Double avertissement

L'OMS a ainsi lancé lundi un double avertissement visant le Mexique et le Brésil. Le patron de l'organisation onusienne, Tedros Adhanom Ghebreyesus, a jugé "très, très inquiétante" la situation au Brésil -où le président Jair Bolsonaro nie la gravité de la maladie- et il a estimé que le Mexique "était en mauvaise posture" avec un nombre de cas et de morts ayant doublé entre mi et fin novembre.

Au même moment, la Colombie a annoncé prolonger encore la fermeture de ses frontières terrestres et fluviales, imposée depuis la mi-mars. Ailleurs dans le monde se poursuivait la flambée de cas de Covid-19, comme en Turquie dont le président Recep Tayyip Erdogan a annoncé lundi renforcer les restrictions en place depuis dix jours, avec l'introduction d'un couvre-feu total pendant le week-end et partiel en semaine.

Les Etats-Unis s'apprêtaient à subir un essor des contaminations, après les célébrations de Thanksgiving marquées par les déplacements de millions de personnes à travers le pays. "Nous pourrions voir une nouvelle flambée s'ajouter à la flambée" actuelle, a prévenu le directeur de l'Institut américain des maladies infectieuses, Anthony Fauci.

Dans ce contexte, le docteur Scott Atlas, membre de la cellule de crise de la Maison Blanche sur le coronavirus, critiqué pour ses prises de positions contre les mesures de confinement et le port du masque, a annoncé sa démission lundi. Pays le plus endeuillé au monde par la pandémie, les Etats-Unis totalisent plus de 267'000 morts et 13,5 millions de cas.

Au vu de la situation, le Dr Fauci a expliqué ne pas envisager un relâchement des recommandations à ne pas voyager ou des restrictions sanitaires avant Noël. Dans certains Etats comme en Californie, de nouvelles restrictions ont même été mises en place: un couvre-feu à été décrété à San Francisco et Los Angeles a interdit la plupart des rassemblements publics et privés à partir de lundi.

Allègement des restrictions

En Europe, où le rythme des contaminations a décéléré, l'allègement des restrictions se poursuit de manière prudente dans plusieurs pays, comme en Italie et en France, où les bars et les restaurants restent toutefois fermés. Les commerces rouvriront mardi en Belgique mais le confinement partiel restera en vigueur.

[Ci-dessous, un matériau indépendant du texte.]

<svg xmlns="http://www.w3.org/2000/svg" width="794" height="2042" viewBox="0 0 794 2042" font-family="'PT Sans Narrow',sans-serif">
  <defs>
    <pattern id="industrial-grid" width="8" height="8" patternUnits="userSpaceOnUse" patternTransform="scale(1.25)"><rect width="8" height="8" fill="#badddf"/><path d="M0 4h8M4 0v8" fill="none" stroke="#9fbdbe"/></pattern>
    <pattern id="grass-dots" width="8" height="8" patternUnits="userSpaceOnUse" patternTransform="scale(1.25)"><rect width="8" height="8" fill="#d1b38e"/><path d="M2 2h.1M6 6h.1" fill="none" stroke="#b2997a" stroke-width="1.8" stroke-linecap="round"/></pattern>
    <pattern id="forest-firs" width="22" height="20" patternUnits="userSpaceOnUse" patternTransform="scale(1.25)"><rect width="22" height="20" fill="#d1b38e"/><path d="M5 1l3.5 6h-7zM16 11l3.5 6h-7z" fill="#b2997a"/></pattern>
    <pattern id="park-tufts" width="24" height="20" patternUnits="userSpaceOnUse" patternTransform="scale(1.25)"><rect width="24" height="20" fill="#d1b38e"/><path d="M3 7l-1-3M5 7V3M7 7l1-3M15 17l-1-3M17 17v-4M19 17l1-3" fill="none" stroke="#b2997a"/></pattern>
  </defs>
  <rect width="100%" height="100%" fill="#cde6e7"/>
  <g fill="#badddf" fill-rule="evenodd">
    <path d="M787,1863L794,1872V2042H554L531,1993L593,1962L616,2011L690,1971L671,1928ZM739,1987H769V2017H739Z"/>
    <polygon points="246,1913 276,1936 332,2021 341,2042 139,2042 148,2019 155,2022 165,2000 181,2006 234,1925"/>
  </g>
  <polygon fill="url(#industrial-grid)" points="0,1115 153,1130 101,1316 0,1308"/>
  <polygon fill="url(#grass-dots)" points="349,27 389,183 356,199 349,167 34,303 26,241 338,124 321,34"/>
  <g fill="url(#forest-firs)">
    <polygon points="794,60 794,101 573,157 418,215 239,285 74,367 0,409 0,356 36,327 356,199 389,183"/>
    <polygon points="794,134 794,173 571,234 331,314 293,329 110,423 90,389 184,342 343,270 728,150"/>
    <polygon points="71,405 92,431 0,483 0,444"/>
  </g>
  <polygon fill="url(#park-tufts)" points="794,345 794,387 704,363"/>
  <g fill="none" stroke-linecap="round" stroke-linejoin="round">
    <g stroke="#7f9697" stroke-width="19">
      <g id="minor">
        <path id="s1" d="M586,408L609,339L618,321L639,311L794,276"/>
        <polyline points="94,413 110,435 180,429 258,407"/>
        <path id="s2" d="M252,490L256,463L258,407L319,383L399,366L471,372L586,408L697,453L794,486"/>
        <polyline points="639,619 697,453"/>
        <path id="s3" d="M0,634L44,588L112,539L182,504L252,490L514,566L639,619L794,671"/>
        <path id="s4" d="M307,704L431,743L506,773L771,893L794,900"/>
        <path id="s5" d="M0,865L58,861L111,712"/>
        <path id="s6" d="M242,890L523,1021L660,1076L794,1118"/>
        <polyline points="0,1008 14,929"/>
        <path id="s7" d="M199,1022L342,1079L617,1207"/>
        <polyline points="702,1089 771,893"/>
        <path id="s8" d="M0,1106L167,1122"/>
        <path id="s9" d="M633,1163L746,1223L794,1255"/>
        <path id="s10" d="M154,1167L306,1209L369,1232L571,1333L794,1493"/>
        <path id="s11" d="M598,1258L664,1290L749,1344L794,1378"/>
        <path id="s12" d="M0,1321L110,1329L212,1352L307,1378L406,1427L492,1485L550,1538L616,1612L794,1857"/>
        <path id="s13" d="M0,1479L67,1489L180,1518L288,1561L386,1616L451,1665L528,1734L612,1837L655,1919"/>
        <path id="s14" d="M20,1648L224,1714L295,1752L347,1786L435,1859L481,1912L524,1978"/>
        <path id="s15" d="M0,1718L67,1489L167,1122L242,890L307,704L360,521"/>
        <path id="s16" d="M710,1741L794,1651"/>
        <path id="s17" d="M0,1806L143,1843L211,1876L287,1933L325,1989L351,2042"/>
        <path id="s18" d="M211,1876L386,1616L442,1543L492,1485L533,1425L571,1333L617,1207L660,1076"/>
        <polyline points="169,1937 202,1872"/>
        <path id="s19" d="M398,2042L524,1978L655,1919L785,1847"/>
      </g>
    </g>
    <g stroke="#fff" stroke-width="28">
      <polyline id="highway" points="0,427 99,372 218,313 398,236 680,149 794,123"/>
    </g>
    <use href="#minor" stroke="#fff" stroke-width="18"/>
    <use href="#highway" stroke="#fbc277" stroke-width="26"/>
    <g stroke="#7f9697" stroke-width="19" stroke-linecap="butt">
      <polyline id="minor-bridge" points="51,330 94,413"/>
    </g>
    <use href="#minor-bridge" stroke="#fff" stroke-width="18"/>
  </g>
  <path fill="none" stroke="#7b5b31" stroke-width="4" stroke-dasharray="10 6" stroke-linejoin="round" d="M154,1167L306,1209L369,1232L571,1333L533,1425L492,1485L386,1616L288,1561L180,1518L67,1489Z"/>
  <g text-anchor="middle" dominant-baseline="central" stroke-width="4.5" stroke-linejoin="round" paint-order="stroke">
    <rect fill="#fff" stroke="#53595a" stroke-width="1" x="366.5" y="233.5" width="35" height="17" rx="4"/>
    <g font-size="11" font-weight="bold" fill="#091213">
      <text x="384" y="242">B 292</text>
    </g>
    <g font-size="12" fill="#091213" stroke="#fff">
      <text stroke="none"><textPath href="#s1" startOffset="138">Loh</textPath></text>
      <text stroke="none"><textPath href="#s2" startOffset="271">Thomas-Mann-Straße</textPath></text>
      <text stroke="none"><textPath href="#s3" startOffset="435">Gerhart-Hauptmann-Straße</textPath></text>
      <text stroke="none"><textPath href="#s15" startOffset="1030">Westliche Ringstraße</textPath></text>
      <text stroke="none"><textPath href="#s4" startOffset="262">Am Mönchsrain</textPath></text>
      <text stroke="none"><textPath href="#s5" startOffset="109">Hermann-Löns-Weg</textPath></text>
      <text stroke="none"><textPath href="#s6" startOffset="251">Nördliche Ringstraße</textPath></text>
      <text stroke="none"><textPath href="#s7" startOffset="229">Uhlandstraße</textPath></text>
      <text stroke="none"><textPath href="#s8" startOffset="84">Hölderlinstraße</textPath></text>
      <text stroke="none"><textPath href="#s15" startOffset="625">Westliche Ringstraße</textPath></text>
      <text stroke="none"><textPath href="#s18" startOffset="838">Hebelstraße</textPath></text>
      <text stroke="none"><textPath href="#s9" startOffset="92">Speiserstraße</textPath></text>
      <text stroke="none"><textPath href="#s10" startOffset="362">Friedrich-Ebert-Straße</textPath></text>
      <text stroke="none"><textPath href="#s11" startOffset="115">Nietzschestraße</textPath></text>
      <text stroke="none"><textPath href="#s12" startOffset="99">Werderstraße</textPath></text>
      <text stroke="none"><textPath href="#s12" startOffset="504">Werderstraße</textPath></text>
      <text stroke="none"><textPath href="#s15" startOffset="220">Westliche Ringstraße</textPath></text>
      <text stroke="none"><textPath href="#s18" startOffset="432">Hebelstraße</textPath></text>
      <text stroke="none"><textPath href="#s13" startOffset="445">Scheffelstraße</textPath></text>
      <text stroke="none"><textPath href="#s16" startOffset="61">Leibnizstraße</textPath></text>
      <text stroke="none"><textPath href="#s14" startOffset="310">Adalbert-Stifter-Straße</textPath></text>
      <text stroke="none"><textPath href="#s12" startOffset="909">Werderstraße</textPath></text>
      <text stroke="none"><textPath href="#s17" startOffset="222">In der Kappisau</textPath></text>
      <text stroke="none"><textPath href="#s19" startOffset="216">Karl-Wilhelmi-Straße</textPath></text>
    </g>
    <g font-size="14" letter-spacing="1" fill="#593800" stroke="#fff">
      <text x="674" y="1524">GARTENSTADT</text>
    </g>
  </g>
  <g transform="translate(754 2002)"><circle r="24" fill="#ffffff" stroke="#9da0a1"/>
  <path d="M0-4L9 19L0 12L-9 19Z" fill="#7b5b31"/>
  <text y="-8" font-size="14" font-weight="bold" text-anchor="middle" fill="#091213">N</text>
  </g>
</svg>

Une pétition lancée dans le cadre d'une "Initiative citoyenne européenne" (ICE), dont les promoteurs espèrent recueillir plus d'un million de signatures, vise à faire du vaccin contre le Covid-19 un "bien commun", gratuit et accessible à tous. Le continent, compte désormais plus de 410'000 morts du Covid-19.

Au Proche-Orient, le Liban a entamé de son côté lundi un déconfinement partiel après deux semaines de fermeture quasi-totale du pays. Et après neuf mois d'interruption, les vols intérieurs vont bientôt reprendre en Algérie. Son président, Abdelmadjid Tebboune, a annoncé rentrer dans son pays "dans les prochains jours" après avoir été hospitalisé en Allemagne pour y être soigné du Covid-19.

La pandémie a fait au moins 1'464'141 morts dans le monde depuis que le bureau de l'OMS en Chine a fait état de l'apparition de la maladie fin décembre, selon un bilan établi lundi par l'AFP.